The BC government has also made it more difficult to qualify for the welfare system. People must participate in an employment orientation and three-week self-directed job search. Applicants who are 18 years old must show they have been independent for two years after leaving their parents’ home to be eligible for assistance.

Advocates say the addition of three weeks to the application period has been a real hardship in many cases.

“The main thing these past few years has seen is a restructuring of the economy where in the broader social services, there basically has been a cut of a billion dollars on an annual basis,” said Marc Lee of the Canadian Centre for Policy Alternatives.

“Certainly, when push comes to shove, the government will find money for things they deem to be important. It comes down to a question of priorities,” he said.

It has also become more difficult to obtain disability status, and payments to employable individuals over 55 have been cut.
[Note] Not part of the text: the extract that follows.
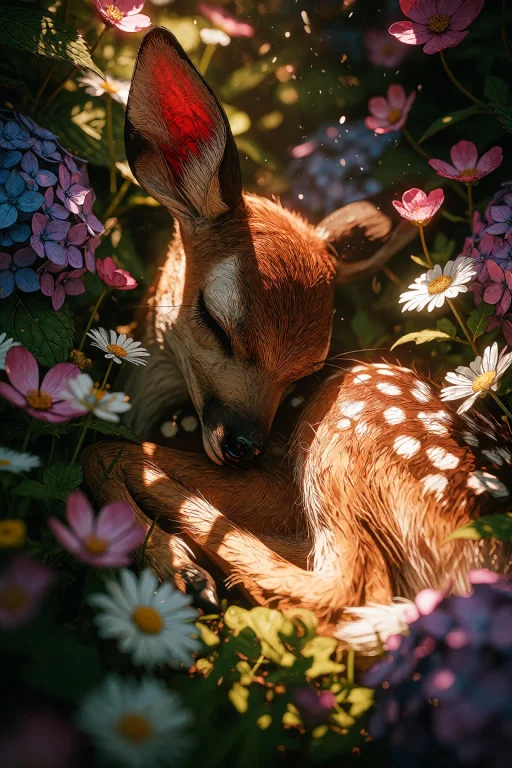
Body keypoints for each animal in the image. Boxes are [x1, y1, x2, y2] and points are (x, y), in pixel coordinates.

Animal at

Added to this is a time limit on collecting social assistance.

“Even if you are on welfare you can only do it for two years now with the government cutbacks,” said Gary Jobin, an inner city resident and coordinator of a neighbourhood job training centre. “They need to invest money in people, provide jobs, social housing units in the downtown eastside.”

“With the Olympics coming, they need to invest in the core community and build infrastructure like a new community centre,” he said. “These rooms have cockroaches and landlords who don’t care about the buildings. Everybody on welfare hates it and they certainly don’t want to be on it.”

Jobin cited the example of the construction of General Motors Place Arena near the downtown eastside neighbourhood as an example in which local hiring initiatives worked.

The last major hallmark event in Vancouver, the Expo ’86 World’s Fair, led to hundreds of evictions in the area. Landlords renovated buildings in order to make profits from tourists, in the process displacing long-term residents living on fixed incomes.

Jim Green, a former community organiser with the Downtown Eastside Residents Association and now a Vancouver city councilor who supported a bylaw that would prevent evictions in 2010, recently led a delegation to Turin, Italy where the 2006 Winter Olympics will take place.

“It reinforced my belief in making sure culture was at the forefront of the Olympic Games and to use the opportunity to clearly show that Vancouver and Canada is a multi-ethnic community working in harmony,” he said after the trip. “We also have the opportunity to showcase Vancouver and Whistler and project a sense of our community’s identity to the rest of the world.”